Shortly thereafter, a social media outcry leads to researchers publicly naming the seller as Madrid-based Nicolás Cortés, which had listed the statue for its Maastricht and New York sales offerings at TEFAF for €350,000.   During the Spanish investigation, the National Police seize the 17th-century religious statue while still in the possession of Cortés, which effectively barred its sale onward, giving  investigators time to clarify the statue's ownership and exportation details.

Interviewed by El Pais shortly after the news broke, dealer Nicolás Cortés told news services that he had bought the sculpture at the end of 2017 from an antique dealer for €100,000, stating he was told it came from a private collector.  These factual details which later show discrepancies. Cortés is quoted as saying I wouldn’t think of going to a convent to buy because it’s illegal,”  and turned over the purchase invoice and the relevant export permit to the Spanish authorities.

Sister Josefa, the mother superior of the convent, initially claimed that the statue listed for sale by Cortés was different from the one in her order's church, citing the positioning of the left hand.  She also insisted that the convent still possessed its statue,  though she initially declined to reveal its location. "There was never an image with that title in the convent," she told El País, suggesting the one for sale as Saint Margaret of Cortona had been mistaken for the statue of Santa Rosa di Viterbo. 

Despite this, it was quickly determined that the statue in the religious order's possession was a crudely made modern fake, as can be seen in the image below.

Professor of history at the University of Granada, Lázaro Gila, who has also documented all the convents of Granada, told El País that he had no doubt that the figure for sale with Nicolás Cortés' gallery is the Santa Rosa di Viterbo stolen from the church, adding that the artist de Mora did not produce the same sculpture twice.

Likewise, conservation experts were also convinced that the object for sale by the Nicolás Cortés gallery was the stolen sculpture, given that the folds and design details of the mantle are quite specific and could not have been altered without risk of damage to the original polychromy.  The conservators also noted that the positioning of the hands could have been easily altered and the Cortés’s gallery itself confirmed that the statue's left hand had been readjusted.

In December 2019 Spanish investigators determin that Alagón antique dealer Santos Boy Jimenez Borja had taken the 1.5 meters high, 17th century statue depicting Saint Margaret of Cortona, once displayed above the church's altar, shortly after the convent's closure and around the same time other religious art objects from the closed convent began appearing on the Spanish market.  The object was purportedly removed, according to the religious order, on the pretext of restoring it, only to have been returned with a commissioned fake representing the polychrome saint. 

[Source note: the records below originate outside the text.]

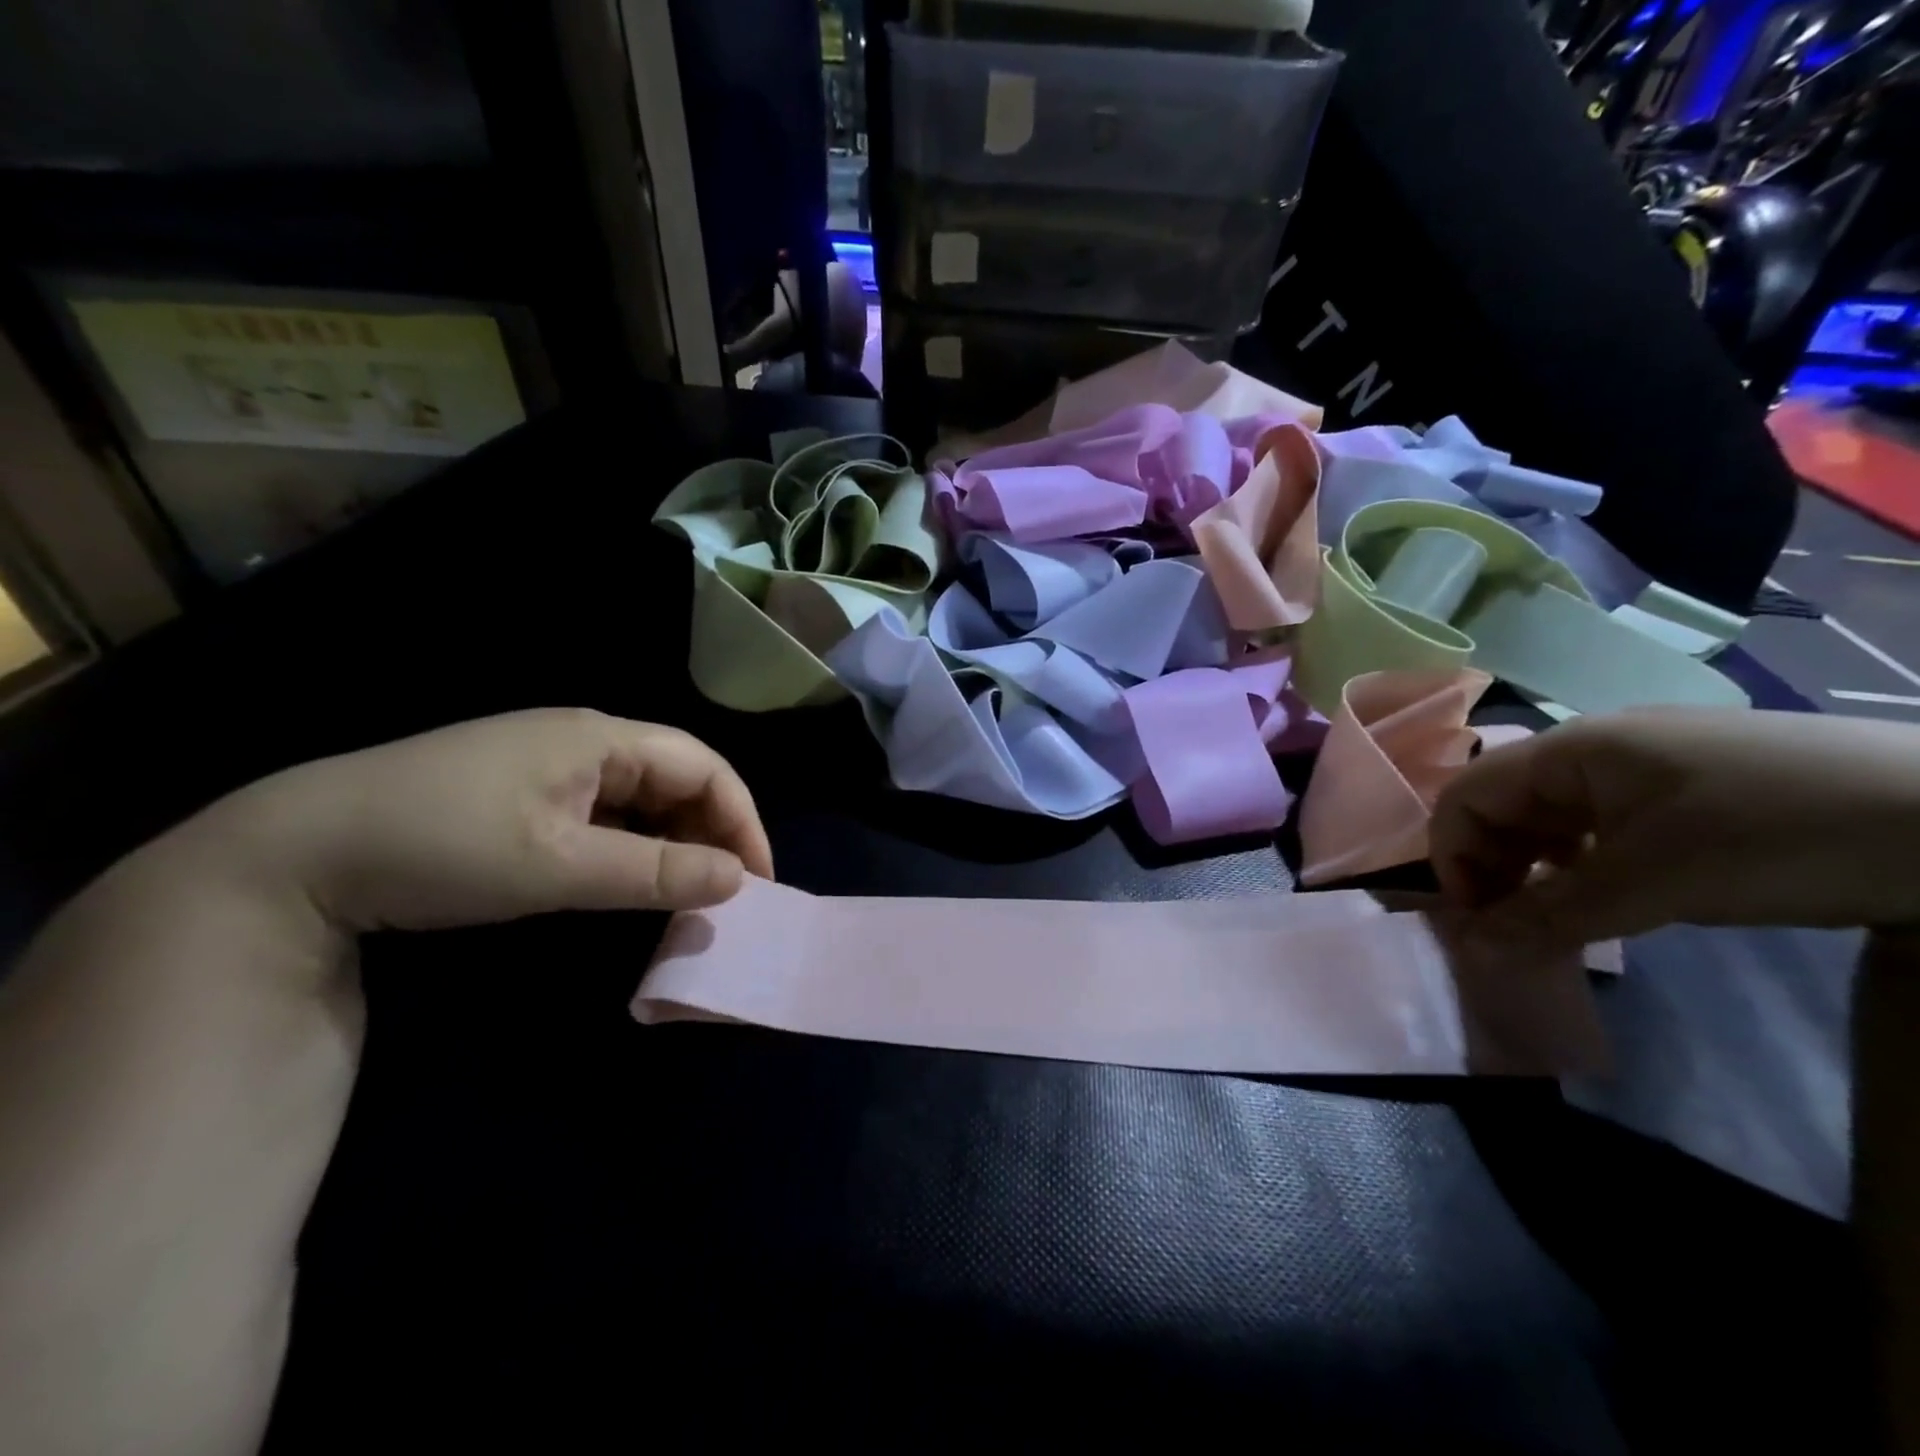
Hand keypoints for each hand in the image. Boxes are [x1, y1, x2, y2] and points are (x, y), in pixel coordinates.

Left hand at [194, 708, 773, 934]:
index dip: (741, 820)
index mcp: (599, 738)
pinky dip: (634, 845)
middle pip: (679, 776)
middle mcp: (584, 739)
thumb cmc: (442, 845)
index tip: (758, 880)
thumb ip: (653, 872)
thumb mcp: (556, 867)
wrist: (298, 850)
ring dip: (674, 840)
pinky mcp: (526, 791)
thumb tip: (738, 881)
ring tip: (685, 891)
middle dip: (712, 830)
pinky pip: (607, 811)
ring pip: (644, 796)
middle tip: (724, 892)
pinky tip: (629, 877)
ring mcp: (552, 763)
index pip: (704, 767)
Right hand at [1429, 708, 1919, 942]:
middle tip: (1514, 927)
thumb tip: (1470, 952)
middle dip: (1492, 865)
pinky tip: (1614, 890)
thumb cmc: (1776, 835)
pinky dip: (1585, 860)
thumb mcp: (1654, 883)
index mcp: (1570, 748)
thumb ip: (1551, 916)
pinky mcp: (1685, 787)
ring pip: (1551, 816)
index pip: (1466, 795)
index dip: (1452, 855)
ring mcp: (1643, 764)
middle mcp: (1593, 747)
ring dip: (1537, 867)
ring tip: (1561, 915)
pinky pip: (1600, 821)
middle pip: (1502, 804)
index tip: (1475, 919)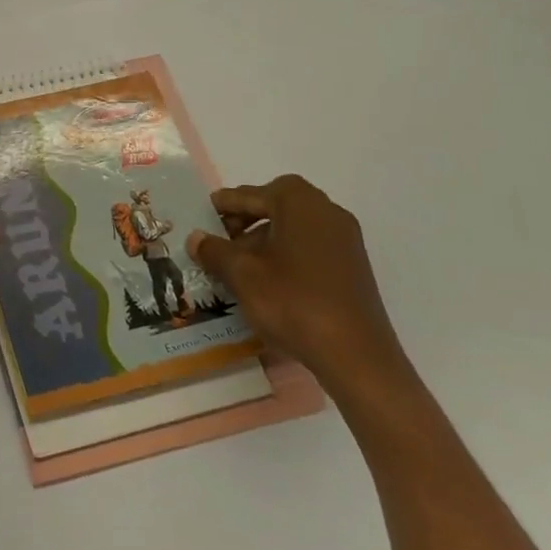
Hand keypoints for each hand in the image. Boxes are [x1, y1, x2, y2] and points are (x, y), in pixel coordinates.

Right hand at [187, 175, 408, 400]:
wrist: (356, 356)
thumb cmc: (293, 301)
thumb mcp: (242, 274)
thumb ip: (214, 250)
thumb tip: (195, 238)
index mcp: (300, 204)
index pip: (253, 193)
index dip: (225, 204)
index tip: (204, 215)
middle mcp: (327, 213)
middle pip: (277, 205)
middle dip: (246, 219)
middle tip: (221, 238)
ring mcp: (345, 241)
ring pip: (295, 227)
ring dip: (265, 238)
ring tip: (240, 264)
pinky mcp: (353, 268)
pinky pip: (311, 246)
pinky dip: (286, 253)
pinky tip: (268, 280)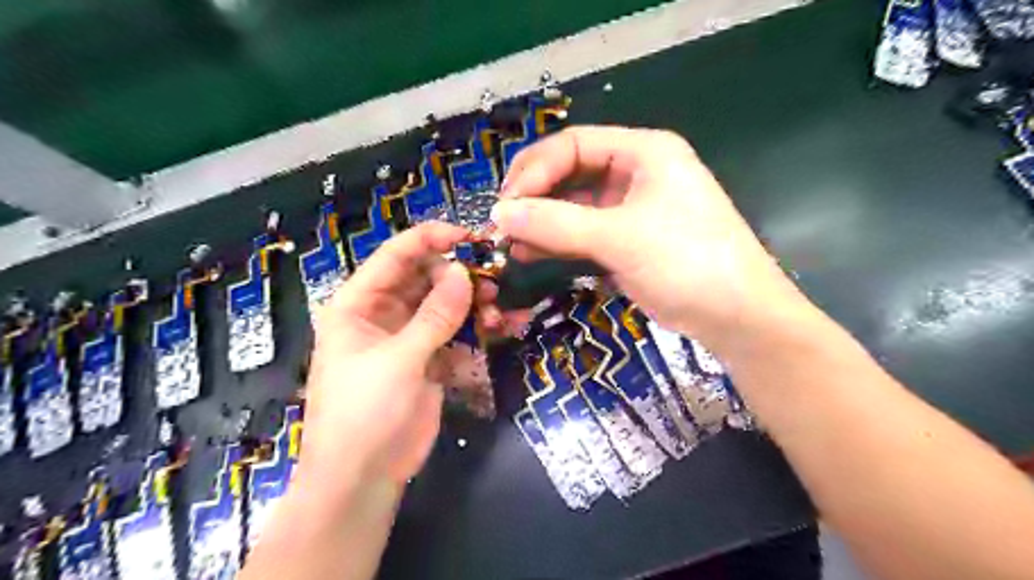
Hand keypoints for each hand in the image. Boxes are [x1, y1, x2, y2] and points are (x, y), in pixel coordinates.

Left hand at [302, 223, 473, 488]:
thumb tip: (464, 273)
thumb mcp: (398, 360)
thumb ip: (434, 316)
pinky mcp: (432, 358)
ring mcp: (410, 336)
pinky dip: (480, 326)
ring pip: (446, 304)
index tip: (470, 236)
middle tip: (493, 279)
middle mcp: (384, 313)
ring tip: (497, 310)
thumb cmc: (364, 412)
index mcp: (359, 304)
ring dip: (474, 301)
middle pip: (426, 277)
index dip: (430, 240)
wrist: (365, 477)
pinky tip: (506, 324)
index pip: (395, 256)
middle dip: (460, 275)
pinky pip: (458, 331)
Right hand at [490, 126, 801, 347]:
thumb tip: (499, 214)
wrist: (736, 316)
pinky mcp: (627, 240)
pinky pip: (583, 233)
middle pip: (571, 173)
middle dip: (535, 196)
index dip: (535, 170)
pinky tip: (530, 253)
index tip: (505, 203)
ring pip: (574, 206)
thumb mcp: (619, 237)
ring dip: (542, 221)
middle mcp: (636, 173)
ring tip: (509, 242)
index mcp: (643, 152)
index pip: (574, 145)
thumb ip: (556, 223)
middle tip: (502, 223)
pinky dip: (557, 242)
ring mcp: (631, 209)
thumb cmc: (686, 261)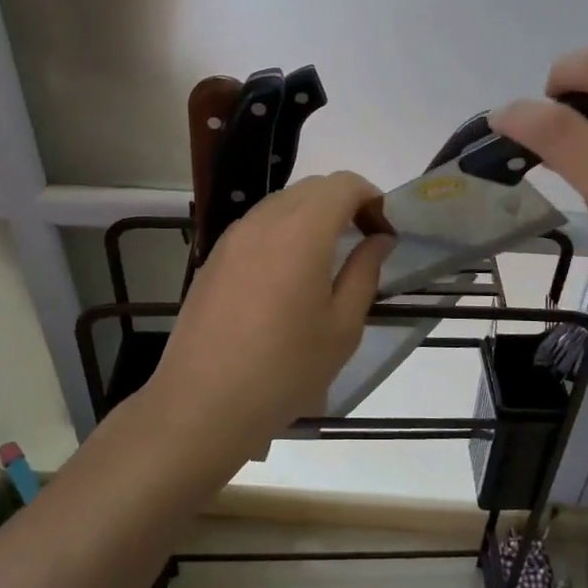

Jimenez Borja then sold the statuette to Cortés for an agreed value of 90,000 euros in June 2018, not in 2017 and not for 100,000 euros as stated by the Madrid dealer.  Equally unusual, to conclude the sales transaction Jimenez Borja is purported to have received "45,000 euros through a transfer and a BMW X5 valued at the same price, although there were doubts about whether it was possible to export the piece given its religious origin."

This week the Court of Granada sentenced Jimenez Borja to four years in prison and handed him a fine of 3,650 euros for misappropriation of the eighteenth-century sculpture.   Despite his conviction, he insists on his innocence claiming he purchased the statuette from the religious order and reminding the Spanish news that he is not a restorer.

This case highlights the importance of precise record keeping and how a slight name change can allow stolen material to circulate.  An export license was issued for this religious object despite the fact that the statue is listed in the registry of the  Andalusian Institute of Historical Heritage, in charge of the protection and research on the historical heritage of Andalusia.   Unfortunately, there it is listed under the name Santa Rosa de Viterbo and registered as being in Sevilla, in the Municipality of Estepa at the Monasterio de Santa Clara de Jesús / Convento de Santa Clara making the eyes of citizen activists an important part of this artworks eventual recovery.